Mortgage Choice survey reveals property safer than shares
Written by Jessica Stanic
Wednesday, 26 November 2008
Almost one third of Australians will buy a property before 2009 is over, despite the current financial crisis, according to the Mortgage Choice 2008 Consumer Sentiment Survey.
The independent online survey, completed by 1,006 Australians has revealed that the credit crunch has made property seem safer than shares, with 31 percent indicating they will still buy a property within the next 12 months.
According to Mortgage Choice Senior Corporate Affairs Manager, Kristy Sheppard, the current economic climate has stabilised the property market in the eyes of everyday Australians.
“Overall, housing prices are relatively steady and to consumers, the property market appears more stable than the stock market, while interest rates are falling and rental vacancies remain historically low... many people recognise that and plan to take advantage of it.”
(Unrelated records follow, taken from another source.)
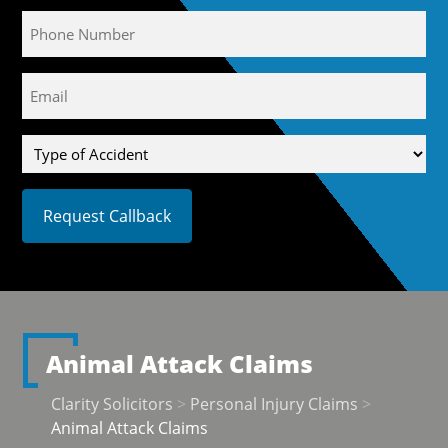
Phone
Email
(Required)
Type
of
Accident
Animal Attack Claims
Clarity Solicitors
>
Personal Injury Claims
>
Animal Attack Claims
Over half of the respondents expected housing prices to fall over the next year, with 52 percent believing that the First Home Owners Boost will help improve housing affordability.
The financial crisis has also seen concern for job security overtake interest rates with 21 percent of mortgage holders anxious about their jobs, while only 11 percent expressed concern about interest rates, with 83 percent believing that interest rates will drop even further in the next year, making the property market more affordable.